Simultaneously, traveling bands of Comanches, native to this wilderness, depended on the buffalo for their existence. As pioneers cultivated the land and built fences and the buffalo hunters decimated buffalo populations, the native tribes faced suffering and starvation.

The Comanche loved his way of life and his land. He fought for them with all his ferocious cunning. He rarely took prisoners. He killed the men, took the women as slaves, and adopted the children into the tribe who were too young to run away. The Comanche power was in sheer military superiority and his ability, man to man to outride and outshoot any Anglo or Mexican vaquero.

For years, men who rode to safeguard the frontier were not always called Rangers and were not always about law and order. For over a half century, they saddled up to protect Texas from hostile tribes and Comanche bands.
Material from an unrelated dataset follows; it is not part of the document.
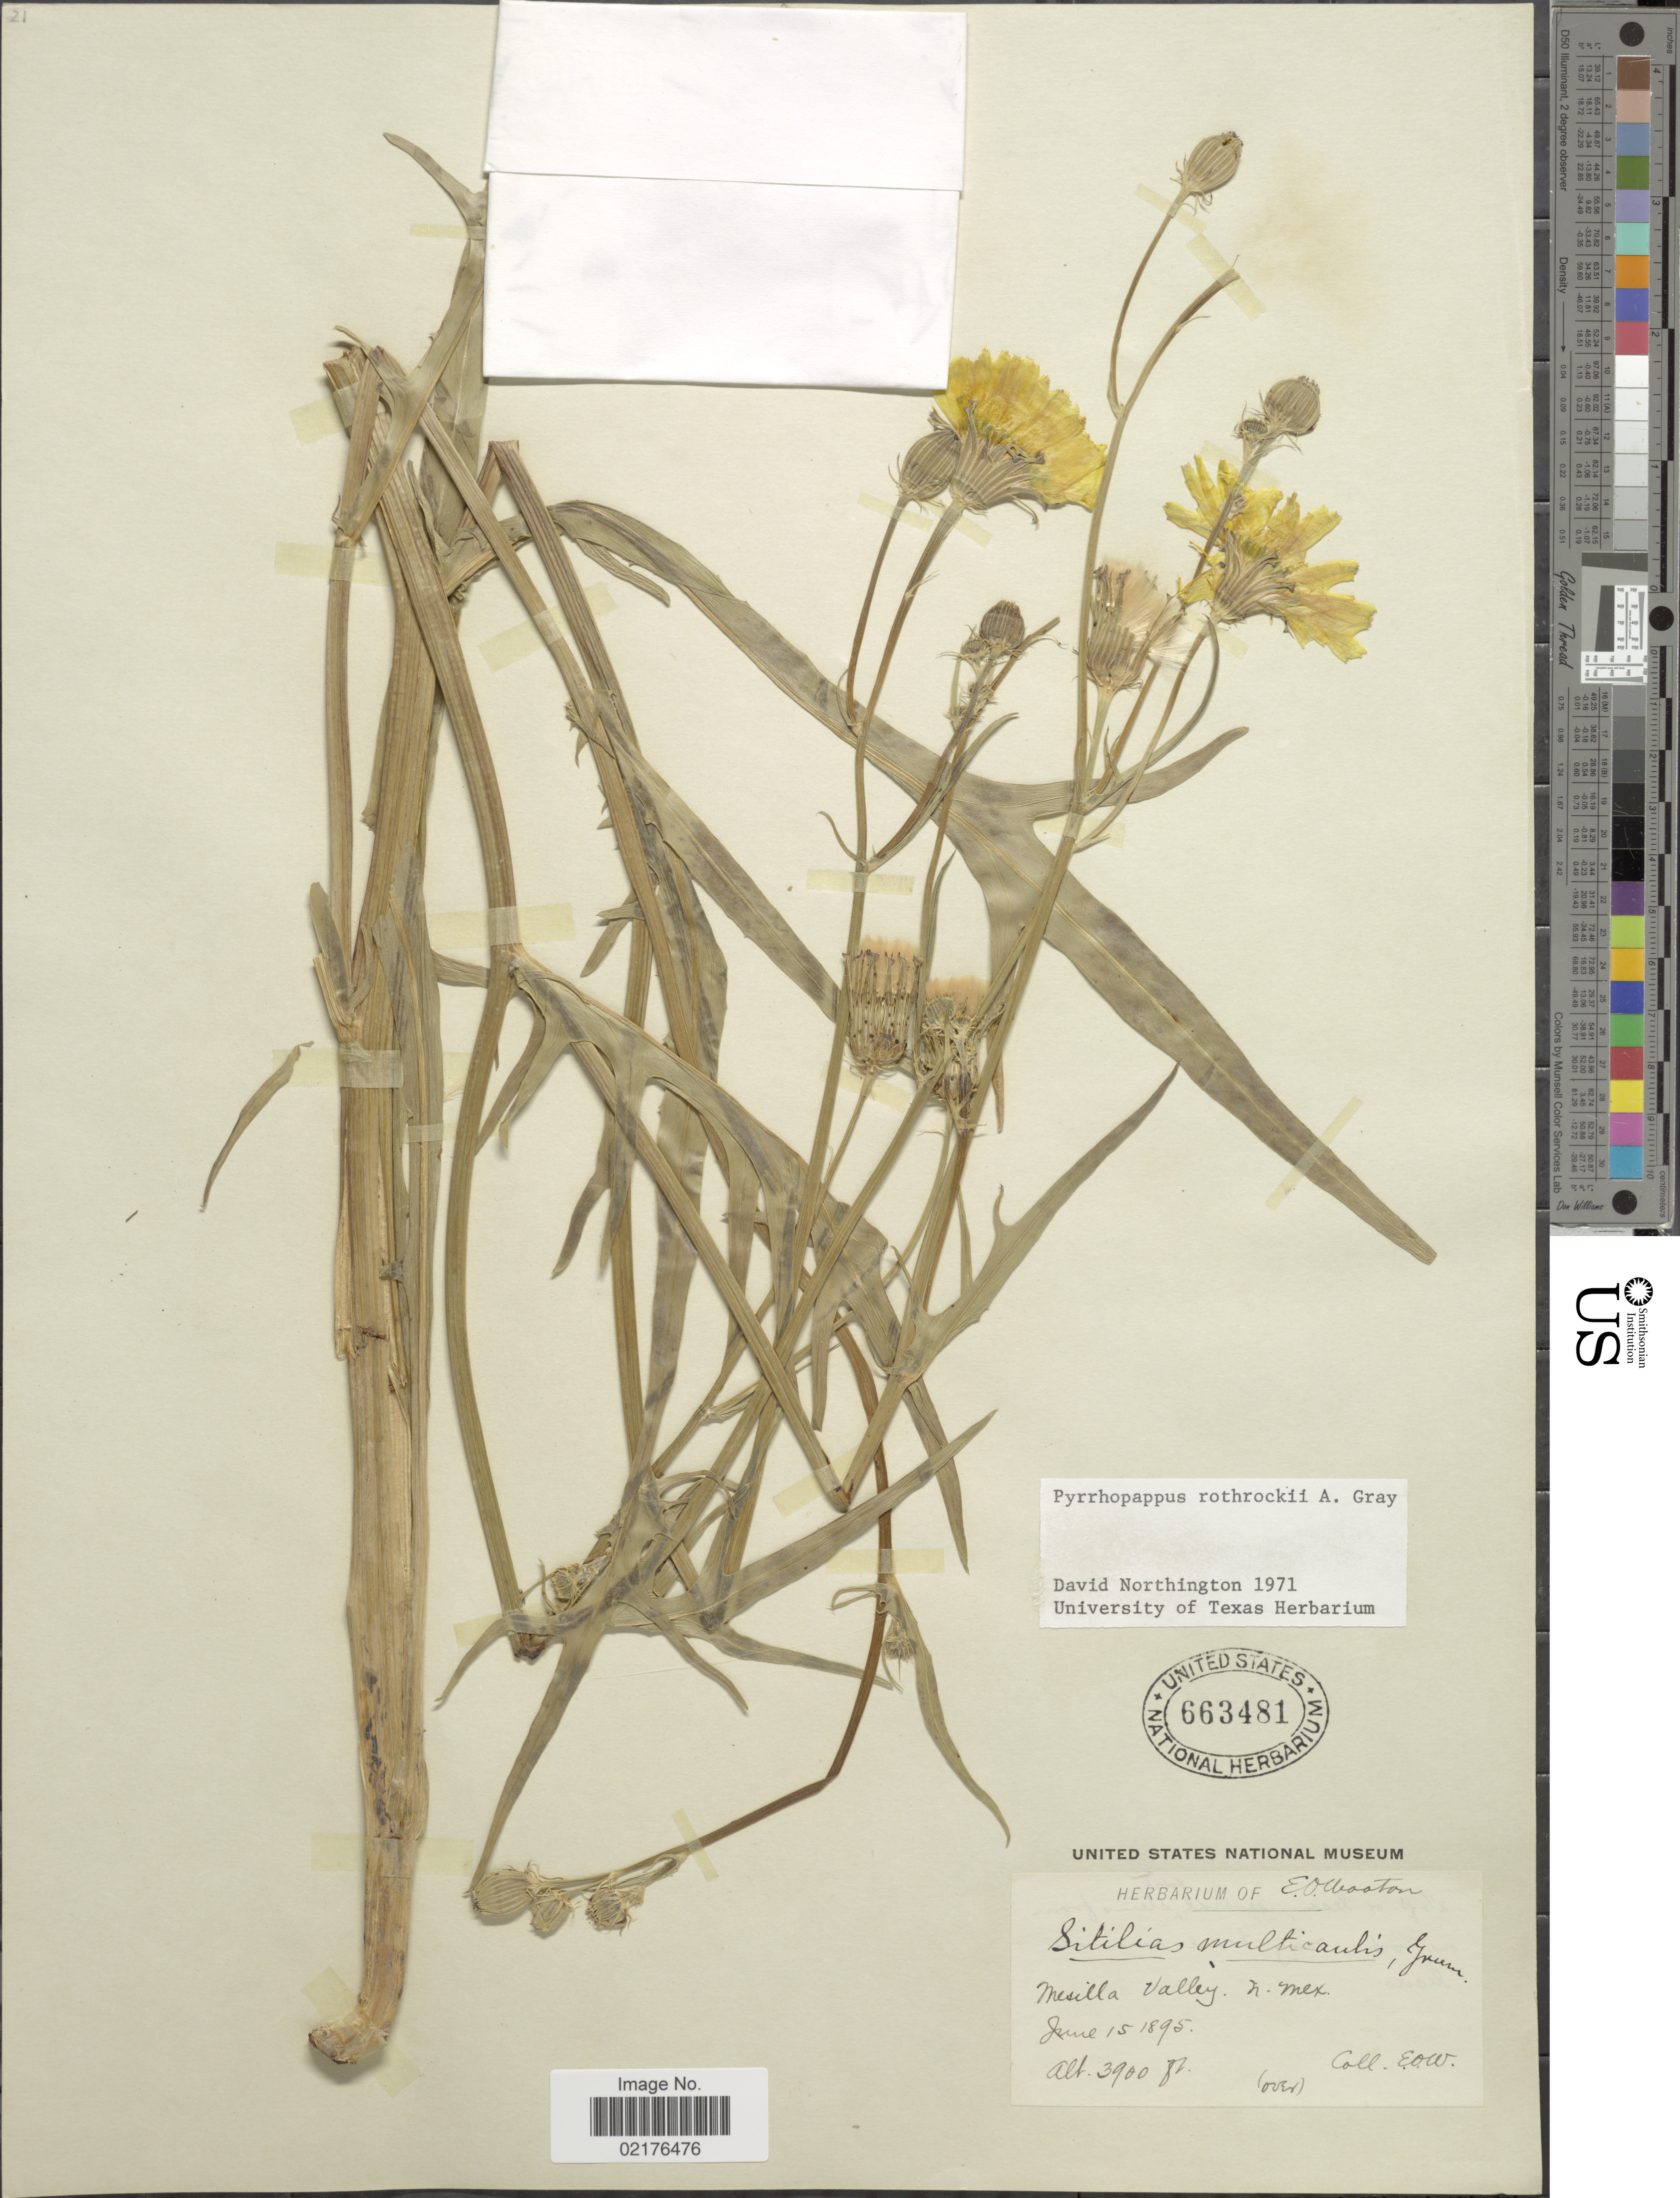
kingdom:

The Rangers, a rugged and undisciplined group known for their eclectic attire including buckskins, serapes, and Mexican sombreros, posed a significant challenge to the Comanches. Often shirtless and adorned with Indian breechcloths and leggings, these men, not formally part of any army, made sparse camps on the prairie and were sporadically paid.

In this cultural clash, Jack Hayes emerged as a legendary Texas Ranger; a fearless and skilled lawman who would forever leave his mark on the frontier. Born in 1817, he abandoned his surveying studies to join “Deaf Smith’s” Texas Ranger Company to patrol the land between San Antonio and Laredo.

He was promoted to sergeant and the illiterate unmanageable border ruffians gave their full allegiance to the quiet, twenty-three old. In 1840 Jack Hayes was made a captain and later a major with the Texas Rangers.

The Hays Ranger knew how to ride and was mounted on an agile and fast horse. His ranging companies, rarely numbering more than fifteen or twenty men, behaved more and more like the Comanches

they were hunting. They learned how to ride, track, and make camp like the Comanche.

Hayes required each man to carry a rifle, two pistols and a knife. He had a Mexican blanket behind his saddle, a small wallet, in which he carried salt, cold flour, and tobacco.

The Hays Rangers, mirroring Comanche tactics, traveled by moonlight, guided by rivers and the North Star. They swam the frozen rivers alongside their horses. Always ready for battle, they slept fully clothed and armed.

Hays introduced charging and shooting from horseback, a technique inspired by plains Indians that was unique to his Rangers in America. This approach had no precedent in American military history. Hayes epitomized the ideal Ranger, admired for his bravery, intelligence, and composure under fire, marking him as one of America’s finest military commanders.

Battles were fought, and victories were won; but Hays was more than a warrior. He sought to build bridges between cultures, to find common ground even amidst conflict. In the midst of his duties, he acted as a mediator, brokering peace treaties and striving for a more peaceful coexistence.

Today, we look back at the legacy of Jack Hays and the Texas Rangers. We remember the bravery and resilience, the triumphs and tragedies, and the lasting impact the Rangers have had on the transformation of Texas from a rugged territory to a modern powerhouse.